In Sri Lanka, the values of participation and decentralisation were undermined by many international agencies in the post-tsunami rush.

From the first day of the emergency, international and national agencies in Batticaloa pulled together. Short and effective meetings were held by people who already knew each other. Camaraderie between Sri Lankan and expatriate colleagues grew from the personal dangers we had all faced and our willingness to share resources – vehicles, relief items and staff – across agencies as dictated by immediate needs.

On 30 December, due to high water levels, Inginiyagala Dam in Ampara was opened and fast flowing water made its way to the coast causing yet another tide of affected people to move into camps. I was distributing food aid to a school that had been turned into a camp for displaced families. As water turned against us for the second time in less than a week people climbed in panic onto tables. I watched as the flame that cooked the boiling rice went out and we were plunged into darkness. There was nowhere we could run to. We were thigh deep in water and fearful that the dam would burst and further water would carry us away. As the rain tumbled down that night my heart bled. We were fortunate in that our office was on the first floor of an NGO building; we had mats to lie on while countless others were out in the open, under trees or in flooded and overcrowded camps. Staff joked that only a cyclone could make things worse than they were.

However, the next shock came not from nature but from our employer. Out of the blue I was told that our Sri Lankan emergency team co-coordinator was to be relieved of her duties and was required to pack up and proceed to Colombo immediately. Without consultation management had condemned her for ‘inappropriate’ use of agency vehicles as she had allowed licensed staff who were not agency employees to ferry people to the safety of higher ground. We were also informed that we had violated human resource policy by allowing a volunteer (who had substantial international emergency experience) to join our team. We were informed that an team of emergency ‘experts’ was on its way. Five days into an unprecedented emergency operation and having put in 20-hour working days to provide food and medical aid to 30,000 people, we were told to suspend operations and await instructions from the incoming experts.

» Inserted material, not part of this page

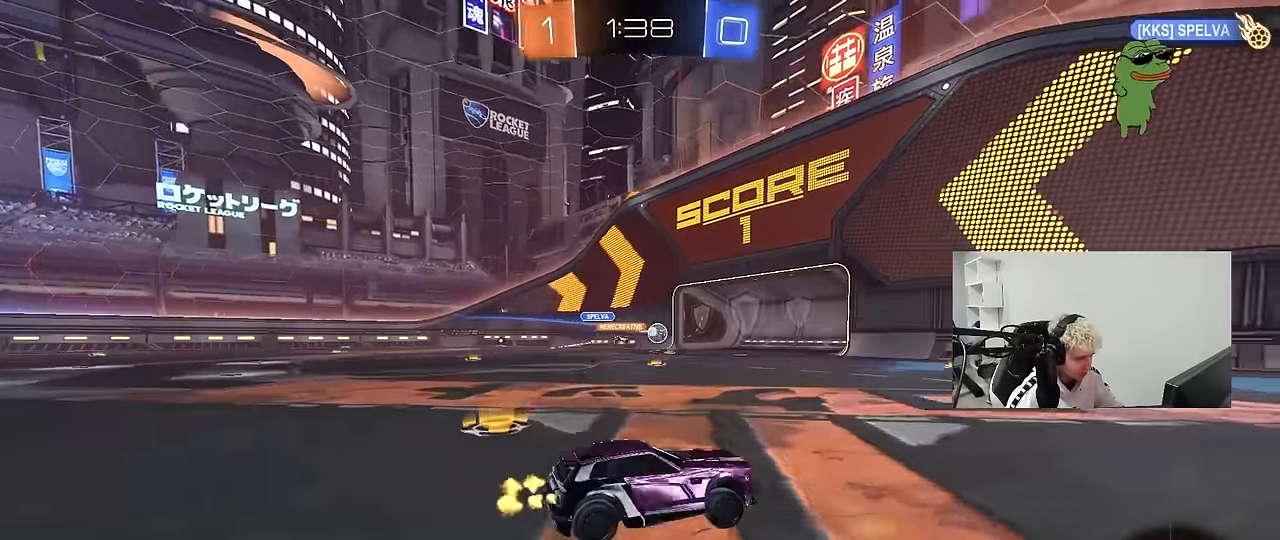
{"keys": ["a"], "mouse": [], "mouse_move": "up-right", "events": [[50, "w", "up"], [100, "d", "up"], [333, "a", "down"], [333, "space", "down"], [467, "space", "up"]]}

NGOs talk of their work being shaped by a vision of participation and of the value of decentralisation but what clearer evidence could there be that a large humanitarian agency  had no trust in local staff, local knowledge and local people’s capacities? When the emergency experts arrived I wanted to ask them many questions. Are you aware there has been an armed conflict going on here for two decades? Have you ever been displaced, lost loved ones to conflict or been deprived or your land and possessions? It soon became clear they knew little of Sri Lanka and its people, their social structures, the background to the conflict and the resilience and coping strategies of those caught up in it. Their terms of reference made no mention of understanding what those affected by the tsunami had already been through.

As more and more emergency experts arrived, post-tsunami life seemed like a corporate take over. Small fish were being swallowed up by big fish. Community and organisational structures were undermined as the new agencies poached staff to kick-start their own operations. Rents soared in the local housing market and wads of foreign cash distorted the employment market. Within days agencies talked as if they had worked in Sri Lanka for ages and assured us that after their rapid initial assessments they would soon know what needed to be done. Their confidence was breathtaking. One INGO claimed that it would rehabilitate everything in the district within three months.

Relief items were distributed fast and furiously and sometimes dumped in order to artificially raise the number of beneficiaries the agencies could boast about on their websites and press releases. Nobody cared whether the second-hand clothes were culturally inappropriate or of good enough quality. The presence of high-heeled shoes and female swimming costumes in some relief packs went unquestioned. While those IDPs sheltering with relatives were ignored, agencies fell over themselves to provide multiple assistance to those in camps. Nobody likes to say no to handouts and some families ended up with more non-food relief items than they had place to store. Conflict between families was heightened by the arbitrary distribution. Some children proudly sported their new bags and books while others who had received nothing were sullen. Plentiful supplies of donated medicines, labelled in a variety of foreign languages, arrived. People overdosed as they met doctors from different teams prescribing different medicines.

In the rush to spend cash and distribute supplies there was no time to sit down with the local people, to console children and families in their time of need or to help them to confront and overcome their fear of the sea. Instead, people were continually assaulted by false alarms – whether of the risk of new tsunamis or government plans – that deepened fear and added to stress. It was unclear whether the coastal buffer zone – on which nobody was to be allowed to live – would be 100 or 300 metres wide. Fishermen who have always lived by the sea now face the prospect of commuting to work and having to hire security guards to watch over their boats and nets. The role of outsiders in cleaning up the debris from coastal areas, in tearing down the remains of peoples’ houses without their presence or consent, has added to fears that developers are planning to build luxury hotels where people once lived and worked.